Monies in dormant mobile money accounts and accounts of deceased customers will remain accessible to their owners and families without any restrictions, the Chief Executive Officer (CEO) of the Ghana Chamber of Telecommunications, Mr Kenneth Ashigbey, has said.
Mr Ashigbey explained that electronic money issuance was backed by cash which were kept at universal banks to provide some form of guarantee for deposited funds and help ensure that monies kept in electronic wallets were safe.
“This makes it impossible for anybody’s money to be abused at all’, he said.
Mr Ashigbey was reacting to rumors suggesting that mobile money service providers were withholding monies in dormant accounts and monies belonging to deceased customers, according to a statement issued by the Chamber on Tuesday.
He said the Payment Systems and Services Act clearly stated how dormant accounts should be treated and that made it unlawful for service providers to go contrary to it.
“According to Article 33 (4) of the Act, electronic money issuers are required to treat MoMo accounts which have not registered a transaction for 12 consecutive months as dormant accounts and the operators would remind customer on the 11th month through an SMS so if there is no transaction in the 12th month, the account would be suspended and the account blocked but the balance of the dormant account is transferred along with identifying information to a separate account with any bank designated by the Bank of Ghana for a period not exceeding three years,” Mr Ashigbey said.
He explained that after the three years period, if the holder of the account or the executors of the deceased person did not make a claim, the service provider shall transfer all the funds to the Bank of Ghana or an institution designated by the Bank of Ghana and retain all identifying information.
Next of kin entitlement
In that same breath, Mr Ashigbey explained that at the registration stage of opening a mobile money account, a provision was made for customers to identify their next of kin for future purposes.
“At the registration of mobile money, one of the know your customer (KYC) that our providers ask for is your next of kin. This is required by all of our members and even so, allow those who have not provided their next of kin to update their detail. During the on-board system, you are required to provide the name and contact number of your next of kin. And that is constantly being taken.
“Additionally, next of kin is not static and clients can update them as often as they desire to change who their next of kin is,” he said.
He further explained that when a customer died and the family sought to make claims, they were required to provide proof of death which is a death certificate, and that the family member must prove to be the rightful executor of the estate of the deceased.
“So, you would have to provide a copy of the will of the deceased. However, if the person died without a will, that is, died intestate, you have to provide letters of administration from the court and provide an ID of the executors of the estate of the deceased.

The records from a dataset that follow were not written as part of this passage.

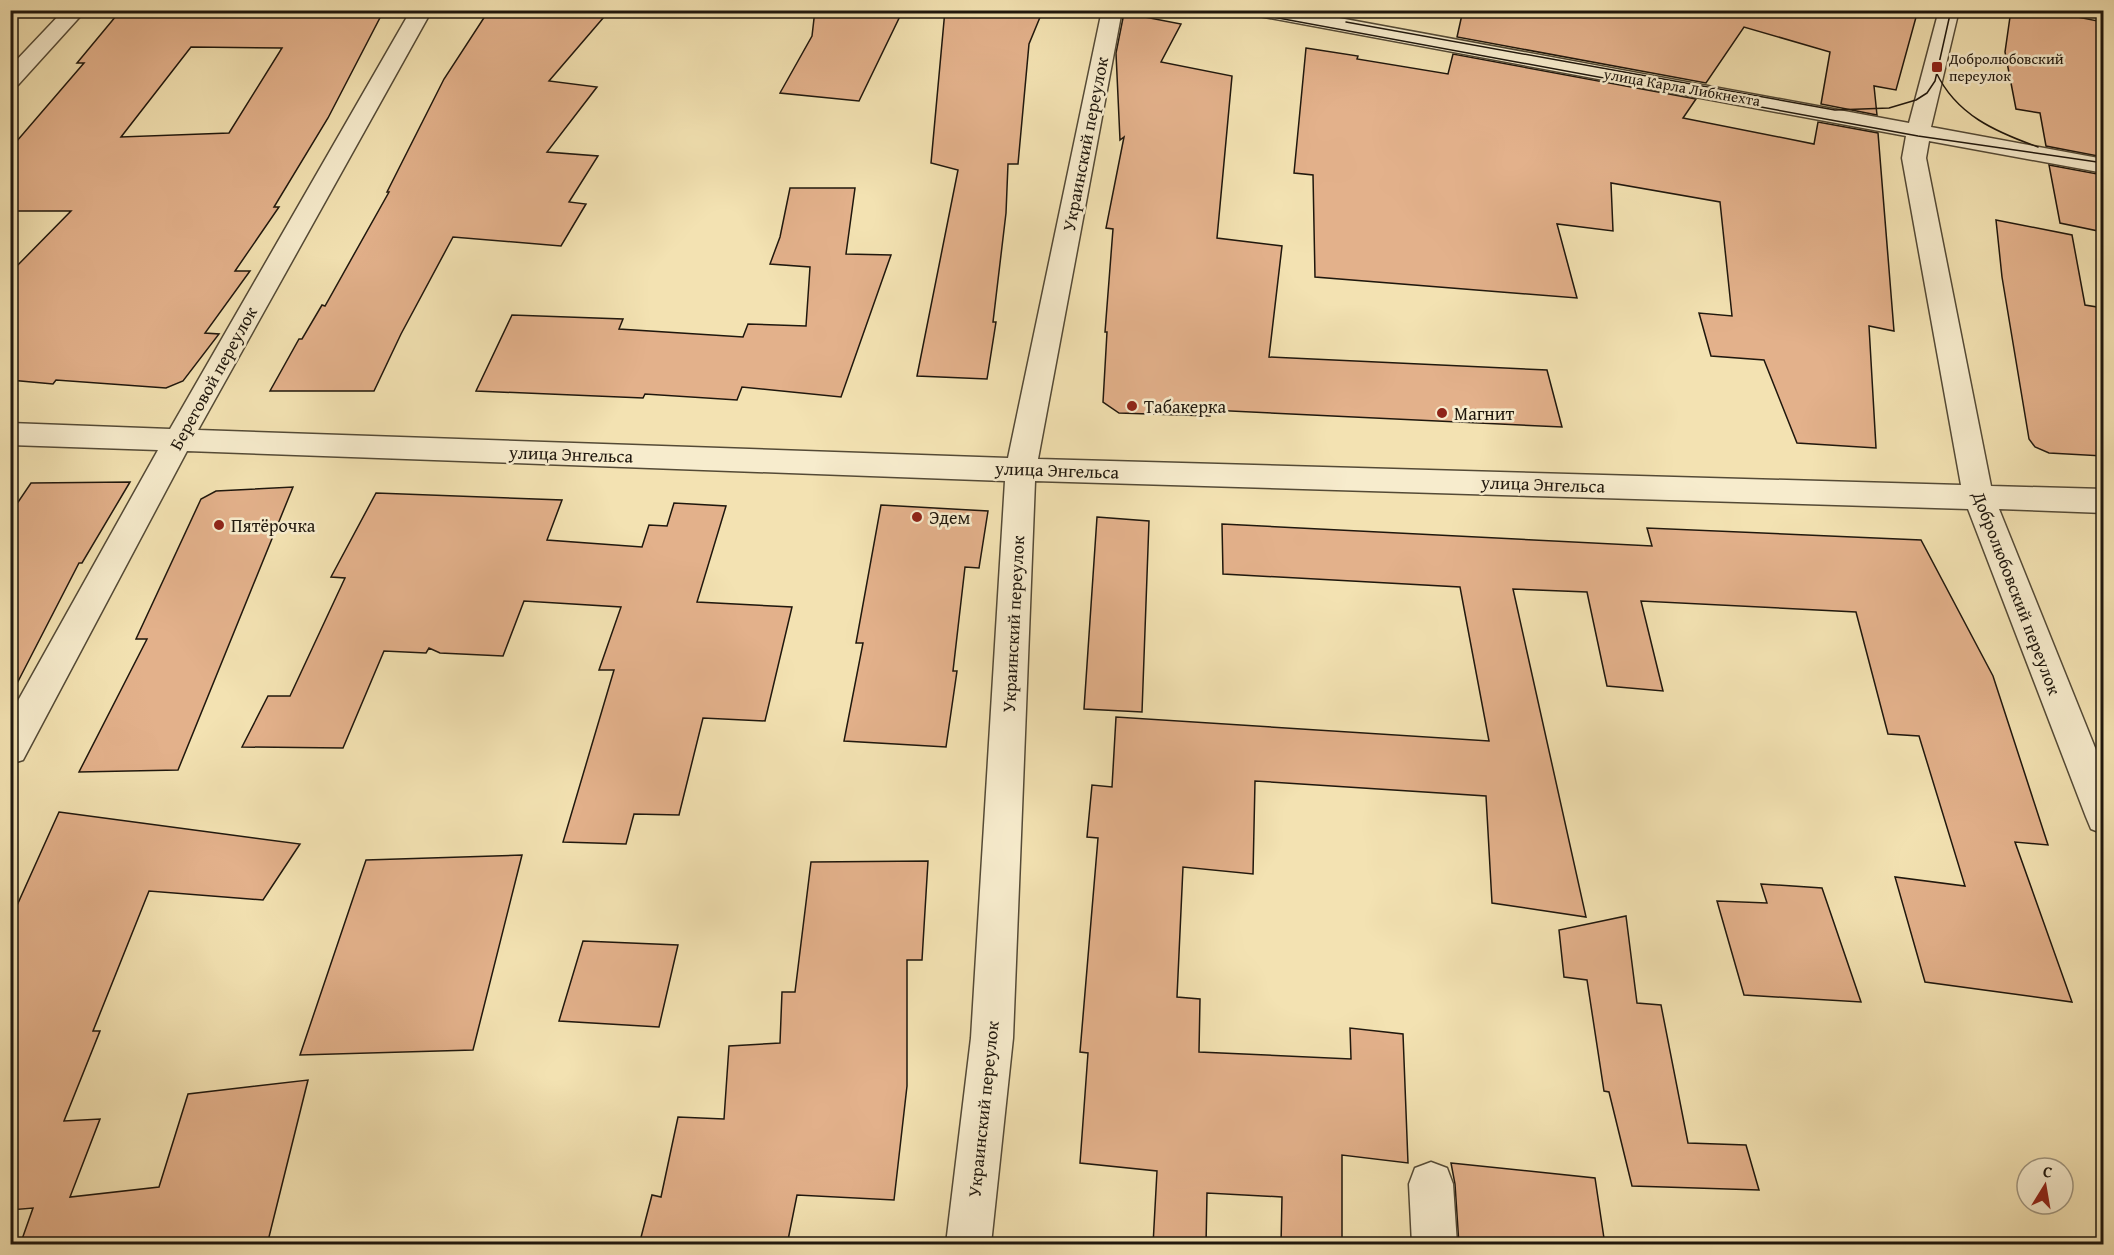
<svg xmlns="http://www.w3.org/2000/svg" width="2114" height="1255" font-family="'Gentium Book Plus',serif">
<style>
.building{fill:#e3b18b;stroke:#1f170d;stroke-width:1.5;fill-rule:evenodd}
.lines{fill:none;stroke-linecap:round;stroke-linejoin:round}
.minor-casing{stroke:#544a36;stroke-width:3}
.minor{fill:#f7eccd;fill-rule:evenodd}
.tram{stroke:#1f170d;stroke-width:1.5}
.poi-dot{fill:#8f2418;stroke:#f7eccd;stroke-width:2}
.labels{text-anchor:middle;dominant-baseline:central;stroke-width:5;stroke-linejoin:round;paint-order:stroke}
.far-poi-label{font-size:15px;fill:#1f170d;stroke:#f7eccd;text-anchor:start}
.far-street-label{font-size:15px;fill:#1f170d;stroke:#f7eccd}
.street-label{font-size:18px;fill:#1f170d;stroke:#f7eccd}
.poi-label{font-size:18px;fill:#1f170d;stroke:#f7eccd;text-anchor:start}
</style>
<rect width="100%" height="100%" fill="#f3e2b2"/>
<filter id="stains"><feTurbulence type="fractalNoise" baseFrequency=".00333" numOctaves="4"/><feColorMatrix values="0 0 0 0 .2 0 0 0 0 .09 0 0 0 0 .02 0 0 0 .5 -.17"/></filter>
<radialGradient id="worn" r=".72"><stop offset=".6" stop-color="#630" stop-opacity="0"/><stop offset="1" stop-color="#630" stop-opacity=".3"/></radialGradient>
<!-- building -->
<path class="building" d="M 121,10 L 384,10 L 328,118 L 274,207 L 279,207 L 235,271 L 250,271 L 205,333 L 219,334 L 183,381 L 166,388 L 56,380 L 53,384 L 10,380 L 10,273 L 71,211 L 10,211 L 10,149 L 84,63 L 77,63 ZM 191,47 L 282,48 L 229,133 L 121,137 Z
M 489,10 L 610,10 L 549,81 L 597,87 L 547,152 L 598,156 L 569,202 L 586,204 L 561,246 L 453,237 L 401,334 L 374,391 L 270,391 L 299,339 L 302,339 L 322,305 L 325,306 L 389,192 L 387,192 L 444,79 Z
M 815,10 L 903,10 L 859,101 L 780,93 L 812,36 Z
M 945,10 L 1043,10 L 1029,44 L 1018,164 L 1008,164 L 1006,213 L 993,322 L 996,322 L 987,379 L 917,376 L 958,170 L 931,163 Z
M 1463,10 L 1918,10 L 1896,90 L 1874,86 L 1877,115 L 1821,104 L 1830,52 L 1744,27 L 1706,83 L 1457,37 Z
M 2011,10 L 2042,10 L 2103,22 L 2103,157 L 2046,146 L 2040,113 L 2016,109 L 2005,52 Z
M 1124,13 L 1181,24 L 1161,62 L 1232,76 L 1217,238 L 1282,246 L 1269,357 L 1547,370 L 1562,427 L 1210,410 L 1210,416 L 1119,413 L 1103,402 L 1107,332 L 1105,332 L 1113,229 L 1106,228 L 1124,137 L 1120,140 L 1116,53 Z
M 1306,48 L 1358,56 L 1357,59 L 1448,74 L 1453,54 L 1696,99 L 1683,118 L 1814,144 L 1818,122 L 1878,133 L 1894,331 L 1869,326 L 1876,448 L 1797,443 L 1764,360 L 1711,356 L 1699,313 L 1732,316 L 1720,202 L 1611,183 L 1613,231 L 1557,224 L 1577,298 L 1315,277 L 1313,175 L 1294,173 Z
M 2049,165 L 2103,175 L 2103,232 L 2060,223 Z
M 790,188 L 855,188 L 846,254 L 891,255 L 841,397 L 742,387 L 737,400 L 645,394 L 643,398 L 476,391 L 512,315 L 623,319 L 619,329 L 743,337 L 748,324 L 806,326 L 810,267 L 770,264 L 780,237 Z
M 1996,220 L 2072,235 L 2085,305 L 2103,308 L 2103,456 L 2049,453 L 2035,447 L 2029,439 L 2002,277 Z
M 130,482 L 82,563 L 79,563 L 10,697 L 10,514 L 31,483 Z
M 293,487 L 178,770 L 79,772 L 147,639 L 136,639 L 201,499 L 216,491 Z
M 376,493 L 562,500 L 547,540 L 642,547 L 649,525 L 667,526 L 674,503 L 726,506 L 697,602 L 792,607 L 765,721 L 703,718 L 679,815 L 634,814 L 626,844 L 563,842 L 614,670 L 599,670 L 621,607 L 524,601 L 503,656 L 440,653 L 429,648 L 426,653 L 384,651 L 343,748 L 242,747 L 268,696 L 290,696 L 345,578 L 331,577 Z
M 881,505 L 988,511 L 979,568 L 965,567 L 953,671 L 957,671 L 946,747 L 844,741 L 863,643 L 856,643 Z
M 1097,517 L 1149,521 L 1142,712 L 1084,709 Z
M 1222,524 L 1652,546 L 1647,528 L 1921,540 L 1993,676 L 2048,845 L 2015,842 L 2072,1002 L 1925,982 L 1895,877 L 1965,886 L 1919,736 L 1888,734 L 1856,612 L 1641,601 L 1663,691 L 1607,686 L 1587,592 L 1513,589 L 1586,917 L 1492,903 L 1486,796 L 1255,781 L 1253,874 L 1183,867 L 1177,997 L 1200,999 L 1199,1052 L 1351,1059 L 1350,1028 L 1403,1034 L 1408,1163 L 1342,1155 L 1342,1245 L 1281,1245 L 1282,1197 L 1207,1193 L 1206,1245 L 1153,1245 L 1157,1171 L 1080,1163 L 1088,1053 L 1080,1052 L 1098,838 L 1087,837 L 1092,785 L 1112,787 L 1116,717 L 1489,741 L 1460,587 L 1223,574 Z
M 59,812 L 300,844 L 263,900 L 149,891 L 93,1031 L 100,1031 L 64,1121 L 100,1119 L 70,1197 L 159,1187 L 188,1094 L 308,1080 L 267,1245 L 20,1245 L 33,1208 L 10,1210 L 10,921 Z
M 522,855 L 473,1050 L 300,1055 L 366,860 Z
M 928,861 L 922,960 L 907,960 L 907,1086 L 894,1200 L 797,1195 L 787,1245 L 639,1245 L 652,1195 L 661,1197 L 678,1117 L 724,1119 L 729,1046 L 780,1043 L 782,992 L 795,992 L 811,862 Z
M 1761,884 L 1822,888 L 1861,1002 L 1744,995 L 1717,901 L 1767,903 Z
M 1626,916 L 1637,1003 L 1661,1005 L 1688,1143 L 1746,1145 L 1759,1190 L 1632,1186 L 1609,1092 L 1604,1091 L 1587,980 L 1564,977 L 1559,930 Z
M 583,941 L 678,945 L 659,1027 L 559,1021 Z
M 1451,1163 L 1595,1178 L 1605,1245 L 1459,1245 L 1455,1184 Z"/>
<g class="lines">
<defs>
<path id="minor" d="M 64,10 L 86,10 L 18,85 L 10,87 L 10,67 Z
M 411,10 L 432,10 L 198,430 L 1008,458 L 1102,10 L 1122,10 L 1038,459 L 1961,485 L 1902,158 L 1906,136 L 1259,16 L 1252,14 L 1249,10 L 1296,10 L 1909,123 L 1939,10 L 1959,10 L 1931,127 L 2104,159 L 2104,173 L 1929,141 L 1926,158 L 1991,486 L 2104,489 L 2104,513 L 1999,509 L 2104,770 L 2104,834 L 2091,829 L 2086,817 L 1968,509 L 1035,481 L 1013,1038 L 991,1244 L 946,1244 L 971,1038 L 1005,481 L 187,451 L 23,760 L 10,764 L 10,715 L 158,450 L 10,445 L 10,423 L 170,429 Z
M 1431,1162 L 1447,1168 L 1453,1184 L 1457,1244 L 1412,1244 L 1409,1184 L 1415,1168 Z"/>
</defs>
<!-- minor casing -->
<use href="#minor" class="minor-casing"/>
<!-- minor -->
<use href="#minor" class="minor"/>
<!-- tram -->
<path class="tram" d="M 1235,10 L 1918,136 L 2104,163
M 1346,22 L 1835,110 L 1889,108 L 1916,100 L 1927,93 L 1935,81 L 1951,10
M 1936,72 C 1956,115 1996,132 2038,147"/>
</g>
<!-- markers -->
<g class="poi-dot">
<rect x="1931" y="61" width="12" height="12" rx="3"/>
<circle cx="1132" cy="406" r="6"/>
<circle cx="1442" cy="413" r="6"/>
<circle cx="917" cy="517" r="6"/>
<circle cx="219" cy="525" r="6"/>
</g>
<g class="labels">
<!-- far-poi labels -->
<g class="far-poi-label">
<text x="1949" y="58">Добролюбовский<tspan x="1949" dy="17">переулок</tspan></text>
</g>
<!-- far-street labels -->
<g class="far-street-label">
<text transform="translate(1682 87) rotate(10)">улица Карла Либкнехта</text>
</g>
<!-- street labels -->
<g class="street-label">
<text transform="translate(1085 144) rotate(-79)">Украинский переулок</text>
<text transform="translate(213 378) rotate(-61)">Береговой переулок</text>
<text transform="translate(571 454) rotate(2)">улица Энгельса</text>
<text transform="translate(1057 470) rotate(2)">улица Энгельса</text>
<text transform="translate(1543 484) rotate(2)">улица Энгельса</text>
<text transform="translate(2017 593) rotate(69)">Добролюбовский переулок</text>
<text transform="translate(1013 624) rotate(-87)">Украинский переулок</text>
<text transform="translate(983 1109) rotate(-84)">Украинский переулок</text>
</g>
<!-- poi labels -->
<g class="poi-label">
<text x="1144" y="406">Табакерка</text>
<text x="1454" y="413">Магнит</text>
<text x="929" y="517">Эдем</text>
<text x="231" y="525">Пятёрочка</text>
</g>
</g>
<!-- margin -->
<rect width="2114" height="1255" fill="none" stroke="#f3e2b2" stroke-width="36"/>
<rect x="12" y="12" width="2090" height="1231" fill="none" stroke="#1f170d" stroke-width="3"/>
<rect x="18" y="18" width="2078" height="1219" fill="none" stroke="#1f170d" stroke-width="1.5"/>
<!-- north arrow -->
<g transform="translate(2045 1186) rotate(11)"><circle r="28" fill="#f7eccd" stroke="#a19780" stroke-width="1.5"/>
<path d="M0-4.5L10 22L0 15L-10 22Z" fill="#8f2418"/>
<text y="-9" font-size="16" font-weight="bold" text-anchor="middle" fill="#1f170d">С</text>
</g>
<rect width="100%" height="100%" filter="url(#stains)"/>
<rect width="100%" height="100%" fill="url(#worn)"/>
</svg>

“It is based on this that the MoMo operators, after they have established the death of the clients, and the fact that you are the rightful executor of the estate, will make available the balance on the account for distribution to the rightful beneficiaries of the estate,” he said.
He explained that the process was no different from that of other financial institutions who also required by law similar processes to make claims on the funds of deceased family members.
“It is not a different process from what pertains for any financial services. In as much as we want to ensure that genuine beneficiaries of estates have access to the funds of their benefactors when the unfortunate incident of a death occurs, we also as law abiding organisations will want to prevent fraudulent access to our customers funds.” Mr Ashigbey said.